RECORDS SHOWN:

[Start of Attachment]

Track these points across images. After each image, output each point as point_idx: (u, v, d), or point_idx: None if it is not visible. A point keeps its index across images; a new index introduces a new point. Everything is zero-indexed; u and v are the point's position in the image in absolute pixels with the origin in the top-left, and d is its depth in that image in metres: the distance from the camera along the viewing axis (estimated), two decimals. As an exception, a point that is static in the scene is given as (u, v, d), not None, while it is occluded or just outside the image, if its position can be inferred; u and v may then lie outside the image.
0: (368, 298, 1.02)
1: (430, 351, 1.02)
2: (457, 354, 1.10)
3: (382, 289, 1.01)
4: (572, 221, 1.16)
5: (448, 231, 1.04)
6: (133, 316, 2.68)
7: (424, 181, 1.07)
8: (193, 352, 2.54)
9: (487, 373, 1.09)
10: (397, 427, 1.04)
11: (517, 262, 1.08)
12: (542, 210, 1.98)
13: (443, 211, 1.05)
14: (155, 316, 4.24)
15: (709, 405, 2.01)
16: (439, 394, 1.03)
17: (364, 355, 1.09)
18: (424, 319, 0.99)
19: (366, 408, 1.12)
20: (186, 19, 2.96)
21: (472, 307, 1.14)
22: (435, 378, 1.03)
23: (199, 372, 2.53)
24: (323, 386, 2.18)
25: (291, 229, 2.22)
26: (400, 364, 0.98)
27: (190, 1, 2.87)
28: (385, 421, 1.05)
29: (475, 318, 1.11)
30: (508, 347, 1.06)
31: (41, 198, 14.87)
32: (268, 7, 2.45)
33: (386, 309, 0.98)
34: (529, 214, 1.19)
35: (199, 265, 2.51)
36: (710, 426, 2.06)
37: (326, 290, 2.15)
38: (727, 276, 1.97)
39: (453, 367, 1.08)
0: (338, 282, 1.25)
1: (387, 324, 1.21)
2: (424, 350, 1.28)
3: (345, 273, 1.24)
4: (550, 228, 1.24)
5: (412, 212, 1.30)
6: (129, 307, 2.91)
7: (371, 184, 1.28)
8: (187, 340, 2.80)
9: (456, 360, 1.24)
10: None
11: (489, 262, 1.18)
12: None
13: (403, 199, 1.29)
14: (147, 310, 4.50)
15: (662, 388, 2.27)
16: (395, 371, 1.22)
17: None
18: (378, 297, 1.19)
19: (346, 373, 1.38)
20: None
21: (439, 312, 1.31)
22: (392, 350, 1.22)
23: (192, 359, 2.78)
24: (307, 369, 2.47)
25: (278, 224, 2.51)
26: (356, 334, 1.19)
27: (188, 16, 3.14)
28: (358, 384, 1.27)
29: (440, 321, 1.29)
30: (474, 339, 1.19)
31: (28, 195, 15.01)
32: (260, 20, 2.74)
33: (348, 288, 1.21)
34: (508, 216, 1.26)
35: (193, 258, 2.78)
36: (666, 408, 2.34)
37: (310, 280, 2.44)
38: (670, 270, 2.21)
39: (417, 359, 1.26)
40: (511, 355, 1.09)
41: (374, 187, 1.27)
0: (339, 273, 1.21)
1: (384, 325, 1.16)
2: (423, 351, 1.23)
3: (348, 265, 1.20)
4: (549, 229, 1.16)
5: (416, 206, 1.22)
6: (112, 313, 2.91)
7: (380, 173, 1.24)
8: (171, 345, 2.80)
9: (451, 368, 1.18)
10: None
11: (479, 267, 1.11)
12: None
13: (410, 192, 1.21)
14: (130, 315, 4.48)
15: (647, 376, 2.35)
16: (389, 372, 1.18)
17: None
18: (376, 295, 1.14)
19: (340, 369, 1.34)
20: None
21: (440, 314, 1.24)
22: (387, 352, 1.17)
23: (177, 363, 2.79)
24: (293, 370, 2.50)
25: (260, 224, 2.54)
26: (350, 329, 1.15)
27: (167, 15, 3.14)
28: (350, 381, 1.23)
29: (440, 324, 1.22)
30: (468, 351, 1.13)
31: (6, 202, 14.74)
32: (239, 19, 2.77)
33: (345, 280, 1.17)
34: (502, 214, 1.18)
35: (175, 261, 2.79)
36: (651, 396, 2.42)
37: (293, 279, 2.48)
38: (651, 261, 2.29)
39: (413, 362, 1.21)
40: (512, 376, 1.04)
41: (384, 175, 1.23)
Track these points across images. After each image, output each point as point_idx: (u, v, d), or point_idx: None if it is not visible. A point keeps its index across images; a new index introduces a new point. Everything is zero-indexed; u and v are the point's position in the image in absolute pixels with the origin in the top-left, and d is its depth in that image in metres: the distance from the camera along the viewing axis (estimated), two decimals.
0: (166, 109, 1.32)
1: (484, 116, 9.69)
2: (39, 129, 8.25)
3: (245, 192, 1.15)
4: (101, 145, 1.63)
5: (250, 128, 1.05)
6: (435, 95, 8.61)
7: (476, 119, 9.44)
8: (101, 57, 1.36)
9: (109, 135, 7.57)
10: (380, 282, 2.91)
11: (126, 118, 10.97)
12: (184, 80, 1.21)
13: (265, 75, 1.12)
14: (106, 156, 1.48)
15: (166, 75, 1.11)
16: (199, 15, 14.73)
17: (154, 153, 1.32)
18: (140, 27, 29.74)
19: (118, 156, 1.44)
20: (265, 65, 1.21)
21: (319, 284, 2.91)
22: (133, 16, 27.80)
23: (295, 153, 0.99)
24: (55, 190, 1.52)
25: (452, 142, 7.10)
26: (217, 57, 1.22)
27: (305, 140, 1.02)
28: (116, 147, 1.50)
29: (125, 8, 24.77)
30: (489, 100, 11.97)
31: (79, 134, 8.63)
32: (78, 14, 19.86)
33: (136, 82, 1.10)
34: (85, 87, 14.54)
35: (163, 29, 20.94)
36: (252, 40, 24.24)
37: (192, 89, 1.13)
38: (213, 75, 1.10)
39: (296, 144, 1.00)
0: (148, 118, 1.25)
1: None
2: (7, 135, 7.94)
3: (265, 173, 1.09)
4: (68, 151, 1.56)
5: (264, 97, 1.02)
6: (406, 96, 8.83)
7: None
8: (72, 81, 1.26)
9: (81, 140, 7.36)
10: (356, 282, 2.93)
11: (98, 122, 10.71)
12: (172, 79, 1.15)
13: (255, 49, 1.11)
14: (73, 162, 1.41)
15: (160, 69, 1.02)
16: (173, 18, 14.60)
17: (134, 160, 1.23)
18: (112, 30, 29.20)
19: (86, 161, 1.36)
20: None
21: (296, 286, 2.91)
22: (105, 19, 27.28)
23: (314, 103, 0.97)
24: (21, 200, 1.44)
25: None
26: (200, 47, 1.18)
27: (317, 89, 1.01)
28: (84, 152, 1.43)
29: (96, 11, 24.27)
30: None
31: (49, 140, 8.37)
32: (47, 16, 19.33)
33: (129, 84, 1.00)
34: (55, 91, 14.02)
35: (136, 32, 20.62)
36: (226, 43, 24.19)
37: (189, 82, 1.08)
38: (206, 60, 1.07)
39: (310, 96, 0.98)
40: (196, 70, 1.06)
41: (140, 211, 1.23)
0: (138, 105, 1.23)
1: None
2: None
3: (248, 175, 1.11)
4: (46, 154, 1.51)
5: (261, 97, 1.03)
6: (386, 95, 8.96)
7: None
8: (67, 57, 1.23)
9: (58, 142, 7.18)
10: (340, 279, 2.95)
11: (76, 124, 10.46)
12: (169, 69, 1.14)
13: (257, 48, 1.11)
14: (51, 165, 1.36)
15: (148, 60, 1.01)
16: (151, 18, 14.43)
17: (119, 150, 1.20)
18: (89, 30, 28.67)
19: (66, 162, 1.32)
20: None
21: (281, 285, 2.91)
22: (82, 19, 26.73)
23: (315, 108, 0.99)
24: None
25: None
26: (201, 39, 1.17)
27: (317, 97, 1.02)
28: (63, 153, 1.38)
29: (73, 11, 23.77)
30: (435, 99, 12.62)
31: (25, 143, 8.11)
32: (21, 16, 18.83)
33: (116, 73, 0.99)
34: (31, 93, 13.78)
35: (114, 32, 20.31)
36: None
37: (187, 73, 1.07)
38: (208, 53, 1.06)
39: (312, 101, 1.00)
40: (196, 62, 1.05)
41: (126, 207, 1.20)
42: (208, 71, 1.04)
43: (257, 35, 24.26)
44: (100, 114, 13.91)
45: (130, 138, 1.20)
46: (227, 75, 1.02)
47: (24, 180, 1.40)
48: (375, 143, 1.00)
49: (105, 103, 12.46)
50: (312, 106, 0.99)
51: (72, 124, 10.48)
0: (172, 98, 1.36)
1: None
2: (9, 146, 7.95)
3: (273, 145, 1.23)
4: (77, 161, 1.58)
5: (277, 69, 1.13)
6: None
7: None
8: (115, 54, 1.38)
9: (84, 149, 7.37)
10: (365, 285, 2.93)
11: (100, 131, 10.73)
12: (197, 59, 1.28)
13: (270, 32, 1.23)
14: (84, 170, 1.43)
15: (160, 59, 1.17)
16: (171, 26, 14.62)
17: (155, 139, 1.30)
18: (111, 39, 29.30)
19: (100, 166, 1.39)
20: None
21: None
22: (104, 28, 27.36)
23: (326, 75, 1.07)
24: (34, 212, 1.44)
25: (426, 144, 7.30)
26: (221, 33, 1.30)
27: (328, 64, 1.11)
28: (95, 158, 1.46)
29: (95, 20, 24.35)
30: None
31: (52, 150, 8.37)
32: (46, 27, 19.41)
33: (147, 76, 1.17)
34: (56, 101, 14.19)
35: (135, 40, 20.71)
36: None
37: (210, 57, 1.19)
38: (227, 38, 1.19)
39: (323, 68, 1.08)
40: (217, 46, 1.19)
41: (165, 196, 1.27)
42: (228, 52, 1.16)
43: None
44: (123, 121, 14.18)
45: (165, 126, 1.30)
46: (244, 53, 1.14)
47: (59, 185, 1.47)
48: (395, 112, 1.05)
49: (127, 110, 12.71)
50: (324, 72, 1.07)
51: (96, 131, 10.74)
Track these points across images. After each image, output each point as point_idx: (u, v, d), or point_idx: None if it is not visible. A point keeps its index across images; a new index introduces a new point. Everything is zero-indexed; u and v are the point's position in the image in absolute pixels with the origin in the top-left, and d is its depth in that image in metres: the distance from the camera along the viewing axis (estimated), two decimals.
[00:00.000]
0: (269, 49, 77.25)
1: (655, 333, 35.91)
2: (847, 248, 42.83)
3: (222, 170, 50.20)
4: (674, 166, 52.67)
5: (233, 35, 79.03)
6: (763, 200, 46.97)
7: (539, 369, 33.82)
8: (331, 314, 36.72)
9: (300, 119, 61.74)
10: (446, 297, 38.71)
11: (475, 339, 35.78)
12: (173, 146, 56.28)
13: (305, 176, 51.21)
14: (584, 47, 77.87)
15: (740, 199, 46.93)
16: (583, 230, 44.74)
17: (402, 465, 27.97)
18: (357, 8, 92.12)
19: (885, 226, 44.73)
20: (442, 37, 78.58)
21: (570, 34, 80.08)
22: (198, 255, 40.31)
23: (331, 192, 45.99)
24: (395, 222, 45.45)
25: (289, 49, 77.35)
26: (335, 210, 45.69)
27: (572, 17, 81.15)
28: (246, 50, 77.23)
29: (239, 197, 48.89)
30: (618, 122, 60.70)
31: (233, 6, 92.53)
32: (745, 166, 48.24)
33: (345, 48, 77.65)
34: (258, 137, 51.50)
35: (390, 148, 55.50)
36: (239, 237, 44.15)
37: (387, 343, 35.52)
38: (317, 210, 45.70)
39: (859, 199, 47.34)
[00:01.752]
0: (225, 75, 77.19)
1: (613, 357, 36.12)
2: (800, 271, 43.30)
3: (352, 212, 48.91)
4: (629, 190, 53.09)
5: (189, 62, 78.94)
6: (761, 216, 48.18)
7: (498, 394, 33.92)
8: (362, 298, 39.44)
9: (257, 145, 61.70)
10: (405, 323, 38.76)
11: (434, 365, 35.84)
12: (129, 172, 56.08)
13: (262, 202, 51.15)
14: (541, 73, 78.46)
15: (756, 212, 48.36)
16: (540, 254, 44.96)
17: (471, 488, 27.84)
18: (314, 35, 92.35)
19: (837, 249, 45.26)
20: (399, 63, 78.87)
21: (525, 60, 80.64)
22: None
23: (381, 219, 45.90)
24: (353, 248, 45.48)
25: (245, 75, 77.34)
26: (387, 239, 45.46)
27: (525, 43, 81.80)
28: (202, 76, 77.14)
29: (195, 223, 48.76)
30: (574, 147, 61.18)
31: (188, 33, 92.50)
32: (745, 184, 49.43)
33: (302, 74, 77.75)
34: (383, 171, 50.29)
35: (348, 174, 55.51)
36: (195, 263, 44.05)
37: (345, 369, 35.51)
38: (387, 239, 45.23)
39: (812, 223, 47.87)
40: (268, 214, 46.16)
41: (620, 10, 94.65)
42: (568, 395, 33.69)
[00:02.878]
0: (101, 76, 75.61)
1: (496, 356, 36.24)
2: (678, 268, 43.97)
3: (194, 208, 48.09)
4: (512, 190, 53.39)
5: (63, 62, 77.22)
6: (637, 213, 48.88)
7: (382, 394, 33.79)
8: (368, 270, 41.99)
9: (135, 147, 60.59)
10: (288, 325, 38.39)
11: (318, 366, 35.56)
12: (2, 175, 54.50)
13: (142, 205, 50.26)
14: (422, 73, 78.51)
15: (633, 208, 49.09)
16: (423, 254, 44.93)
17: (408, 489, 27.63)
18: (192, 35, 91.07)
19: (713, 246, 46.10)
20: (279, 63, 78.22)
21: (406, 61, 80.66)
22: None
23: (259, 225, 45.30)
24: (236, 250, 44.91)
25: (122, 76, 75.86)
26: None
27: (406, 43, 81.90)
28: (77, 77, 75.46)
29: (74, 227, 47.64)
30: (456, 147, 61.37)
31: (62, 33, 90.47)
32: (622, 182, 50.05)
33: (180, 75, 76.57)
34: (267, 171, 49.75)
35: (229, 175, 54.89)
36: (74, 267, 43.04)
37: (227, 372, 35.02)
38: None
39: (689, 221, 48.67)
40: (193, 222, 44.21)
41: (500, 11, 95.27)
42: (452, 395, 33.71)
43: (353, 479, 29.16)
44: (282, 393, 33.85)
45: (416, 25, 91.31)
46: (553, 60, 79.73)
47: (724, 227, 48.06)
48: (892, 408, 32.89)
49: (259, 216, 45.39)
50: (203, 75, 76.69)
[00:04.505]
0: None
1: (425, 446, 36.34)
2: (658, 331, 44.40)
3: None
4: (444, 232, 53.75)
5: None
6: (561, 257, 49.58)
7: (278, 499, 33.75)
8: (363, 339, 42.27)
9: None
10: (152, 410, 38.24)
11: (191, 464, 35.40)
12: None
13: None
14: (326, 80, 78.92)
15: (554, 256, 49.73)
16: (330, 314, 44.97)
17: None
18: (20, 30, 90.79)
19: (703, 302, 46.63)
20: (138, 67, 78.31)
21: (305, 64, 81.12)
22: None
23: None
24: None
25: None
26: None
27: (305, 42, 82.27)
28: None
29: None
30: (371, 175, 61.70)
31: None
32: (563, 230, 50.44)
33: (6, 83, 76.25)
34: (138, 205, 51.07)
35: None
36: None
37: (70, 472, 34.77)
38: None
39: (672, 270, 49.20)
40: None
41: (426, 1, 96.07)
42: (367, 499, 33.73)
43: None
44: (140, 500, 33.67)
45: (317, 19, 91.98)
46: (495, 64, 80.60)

[End of Attachment]

INSTRUCTIONS TO FOLLOW: Of the lines above, output exactly those from the line bearing "14: (155, 316, 4.24)" through the line bearing "37: (326, 290, 2.15)", inclusive.

RESPONSE TO THE TASK:
14: (155, 316, 4.24)
15: (709, 405, 2.01)
16: (439, 394, 1.03)
17: (364, 355, 1.09)
18: (424, 319, 0.99)
19: (366, 408, 1.12)
20: (186, 19, 2.96)
21: (472, 307, 1.14)
22: (435, 378, 1.03)
23: (199, 372, 2.53)
24: (323, 386, 2.18)
25: (291, 229, 2.22)
26: (400, 364, 0.98)
27: (190, 1, 2.87)
28: (385, 421, 1.05)
29: (475, 318, 1.11)
30: (508, 347, 1.06)
31: (41, 198, 14.87)
32: (268, 7, 2.45)
33: (386, 309, 0.98)
34: (529, 214, 1.19)
35: (199, 265, 2.51)
36: (710, 426, 2.06)
37: (326, 290, 2.15)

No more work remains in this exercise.